Es ist insofern schwer zu verorten, ob der sperrig zu ergründende Grower Aviary nicht erst einfach nur eine gewisse Orientierungsphase benötigt, um dem Hörer seinen Platz im Geschehen anzubieten – tatsächlich kann man sich spätestens ab dem bezaubernden Harmoniegeflecht I Shall Love 2 jedoch ohnedies kaum noch der eigenwilligen Gravitation der Platte entziehen und taucht in die volle Größe eines Mammutwerkes ein, das seiner Aspiration immer mehr nachkommt.
Underneath the Moon wirkt in seinem stoischen Rhythmus wie eine luftige Analogie auf die Swans im Freejazz, In Gardens‘ Muteness probt die wundervoll-unwirkliche Klavierelegie und I Would Rather See skizziert berauschende Anmut. Les Jeux to You nähert sich ausgelassen ansatzweise den zugänglichsten Momenten von Have You in My Wilderness an, während Words I Heard elegant blüht und I Shall Love 1 mit einer Vehemenz jubiliert, die einem förmlich das Herz aufgehen lässt. Why Sad Song ist danach der würdige, versöhnliche Abschied einer nicht makellosen, aber doch formvollendeten Collage – kein Epilog, der all die fantasievollen und schrägen Arrangements des stimmungsvollen Aviary zu einem restlos runden Bogen schließt, sondern vielmehr mit weit offenen Toren auch ein bisschen ratlos entlässt. Auch nach duzenden Durchgängen ist es fragwürdig, ob Holters Entwicklung hier tatsächlich einen neuen Zenit erreicht, oder diesen durch die provozierte Erhöhung nur suggeriert.

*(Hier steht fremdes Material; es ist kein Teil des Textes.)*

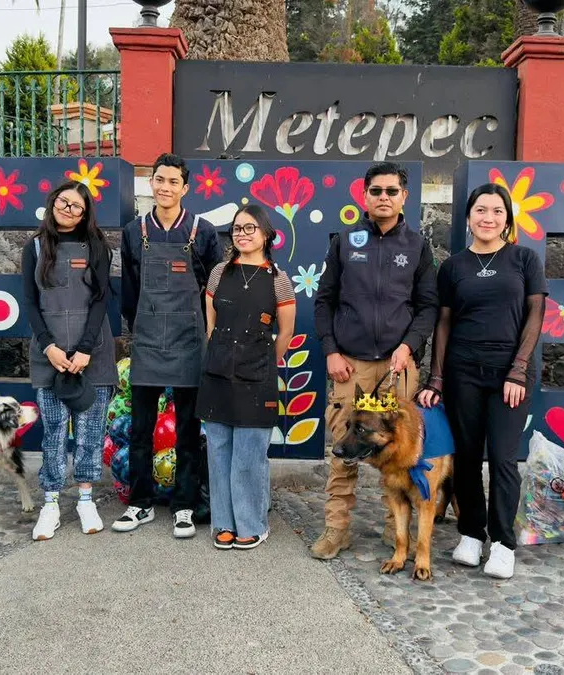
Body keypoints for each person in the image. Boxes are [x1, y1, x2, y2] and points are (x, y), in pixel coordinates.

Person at [310, 161, 439, 560]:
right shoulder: (345, 242)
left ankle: (393, 527)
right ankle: (336, 530)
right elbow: (324, 300)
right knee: (344, 447)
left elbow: (428, 306)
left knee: (401, 451)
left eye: (391, 191)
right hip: (349, 363)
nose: (383, 197)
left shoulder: (418, 247)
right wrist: (331, 350)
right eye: (376, 191)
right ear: (364, 196)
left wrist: (410, 346)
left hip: (398, 364)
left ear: (404, 196)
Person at [417, 183, 545, 580]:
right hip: (462, 372)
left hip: (510, 374)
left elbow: (535, 316)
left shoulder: (524, 259)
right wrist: (436, 378)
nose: (488, 218)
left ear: (508, 219)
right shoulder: (453, 266)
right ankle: (472, 532)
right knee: (468, 458)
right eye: (480, 211)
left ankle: (504, 542)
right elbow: (443, 323)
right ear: (468, 217)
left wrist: (518, 369)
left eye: (497, 211)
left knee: (504, 459)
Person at [115, 153, 224, 538]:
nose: (164, 187)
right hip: (146, 339)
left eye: (173, 181)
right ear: (152, 183)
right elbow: (129, 290)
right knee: (141, 429)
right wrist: (137, 328)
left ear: (185, 187)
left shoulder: (203, 231)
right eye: (159, 179)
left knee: (188, 431)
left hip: (189, 341)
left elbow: (215, 289)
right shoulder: (133, 231)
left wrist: (207, 335)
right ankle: (140, 503)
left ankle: (184, 505)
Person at [23, 181, 118, 541]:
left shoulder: (96, 246)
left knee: (91, 433)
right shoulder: (33, 248)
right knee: (53, 432)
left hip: (91, 352)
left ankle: (85, 499)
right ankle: (50, 502)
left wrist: (85, 349)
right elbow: (30, 303)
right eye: (64, 202)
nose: (68, 209)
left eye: (77, 206)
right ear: (52, 202)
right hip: (50, 354)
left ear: (85, 213)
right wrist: (49, 346)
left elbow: (100, 301)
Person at [198, 205, 296, 550]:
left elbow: (285, 332)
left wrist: (264, 360)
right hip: (218, 371)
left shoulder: (278, 280)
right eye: (237, 228)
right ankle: (223, 523)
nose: (242, 234)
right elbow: (209, 324)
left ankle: (252, 524)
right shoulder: (219, 273)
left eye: (250, 228)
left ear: (266, 234)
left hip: (258, 375)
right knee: (219, 450)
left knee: (248, 455)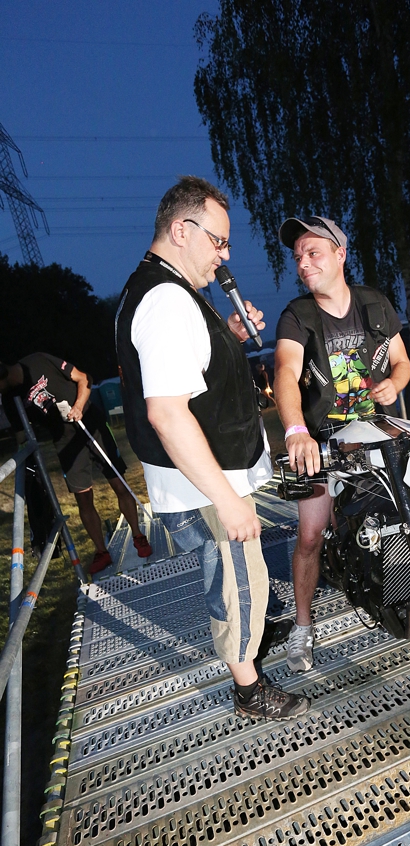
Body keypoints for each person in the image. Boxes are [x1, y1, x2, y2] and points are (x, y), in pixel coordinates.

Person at [115, 176, 310, 720]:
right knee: (238, 580)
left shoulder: (160, 289)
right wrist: (226, 500)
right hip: (206, 483)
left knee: (231, 574)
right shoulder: (166, 301)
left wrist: (227, 334)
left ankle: (250, 638)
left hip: (202, 474)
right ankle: (249, 688)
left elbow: (185, 371)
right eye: (218, 241)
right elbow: (167, 413)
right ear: (181, 230)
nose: (225, 255)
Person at [273, 215, 410, 672]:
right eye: (298, 257)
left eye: (313, 253)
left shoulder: (375, 303)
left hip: (376, 432)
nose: (303, 263)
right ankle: (303, 625)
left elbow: (402, 362)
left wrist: (394, 383)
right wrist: (296, 431)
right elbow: (286, 372)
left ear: (340, 254)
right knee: (310, 535)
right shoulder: (297, 315)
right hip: (323, 442)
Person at [0, 354, 152, 574]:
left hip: (90, 424)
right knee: (83, 497)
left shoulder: (39, 361)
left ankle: (138, 536)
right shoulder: (10, 399)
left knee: (119, 483)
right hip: (64, 440)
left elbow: (84, 378)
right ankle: (102, 552)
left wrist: (78, 406)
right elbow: (21, 435)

Sicher ist insofern nur, dass auf dem fünften wundervollen Album der 33 Jährigen in Folge weniger über die volle Distanz noch mehr gewesen wäre. Dieser polarisierende Charakter ist dann aber im Grunde nur Teil einer tonalen Reise, die schlichtweg überwältigend hätte ausfallen können – sich stattdessen aber entscheidet, über weite Strecken nicht so sehr ergreifend, wie vielmehr beeindruckend zu sein.